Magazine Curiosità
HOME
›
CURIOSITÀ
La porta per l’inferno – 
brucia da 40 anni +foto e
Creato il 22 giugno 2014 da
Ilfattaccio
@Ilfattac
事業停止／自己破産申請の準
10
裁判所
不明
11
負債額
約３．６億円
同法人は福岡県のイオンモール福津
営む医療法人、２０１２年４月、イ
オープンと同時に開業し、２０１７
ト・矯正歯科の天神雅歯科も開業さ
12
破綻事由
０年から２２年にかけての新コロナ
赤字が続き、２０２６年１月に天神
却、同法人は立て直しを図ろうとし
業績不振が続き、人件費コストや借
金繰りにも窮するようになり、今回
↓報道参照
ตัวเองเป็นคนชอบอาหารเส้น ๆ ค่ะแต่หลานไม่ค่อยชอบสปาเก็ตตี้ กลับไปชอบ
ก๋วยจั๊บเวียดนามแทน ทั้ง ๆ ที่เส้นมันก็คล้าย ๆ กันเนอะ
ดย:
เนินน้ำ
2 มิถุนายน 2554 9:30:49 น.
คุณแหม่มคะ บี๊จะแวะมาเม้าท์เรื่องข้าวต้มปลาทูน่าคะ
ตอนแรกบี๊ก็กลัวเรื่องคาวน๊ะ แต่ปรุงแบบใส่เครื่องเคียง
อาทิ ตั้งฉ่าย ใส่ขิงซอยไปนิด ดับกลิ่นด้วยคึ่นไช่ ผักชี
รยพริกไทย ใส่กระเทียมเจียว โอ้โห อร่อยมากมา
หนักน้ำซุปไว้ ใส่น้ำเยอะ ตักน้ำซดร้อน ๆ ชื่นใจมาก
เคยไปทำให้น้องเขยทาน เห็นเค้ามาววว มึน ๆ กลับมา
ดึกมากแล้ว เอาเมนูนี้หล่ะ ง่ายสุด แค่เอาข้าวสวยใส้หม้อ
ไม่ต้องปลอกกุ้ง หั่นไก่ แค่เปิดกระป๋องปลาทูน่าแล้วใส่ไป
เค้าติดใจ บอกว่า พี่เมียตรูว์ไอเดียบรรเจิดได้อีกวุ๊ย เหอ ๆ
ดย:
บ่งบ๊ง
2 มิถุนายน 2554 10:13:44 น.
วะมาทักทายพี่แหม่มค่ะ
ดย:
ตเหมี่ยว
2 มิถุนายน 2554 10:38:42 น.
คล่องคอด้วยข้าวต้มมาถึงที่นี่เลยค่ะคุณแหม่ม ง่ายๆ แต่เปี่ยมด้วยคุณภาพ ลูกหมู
—————
◆ Your instructions ◆
Only the lines with the string "ณแหม" are wanted; pick them out of the records above and copy them.

◆ Finished exercise ◆
คุณแหม่มคะ บี๊จะแวะมาเม้าท์เรื่องข้าวต้มปลาทูน่าคะ
คล่องคอด้วยข้าวต้มมาถึงที่นี่เลยค่ะคุณแหม่ม ง่ายๆ แต่เปี่ยมด้วยคุณภาพ ลูกหมู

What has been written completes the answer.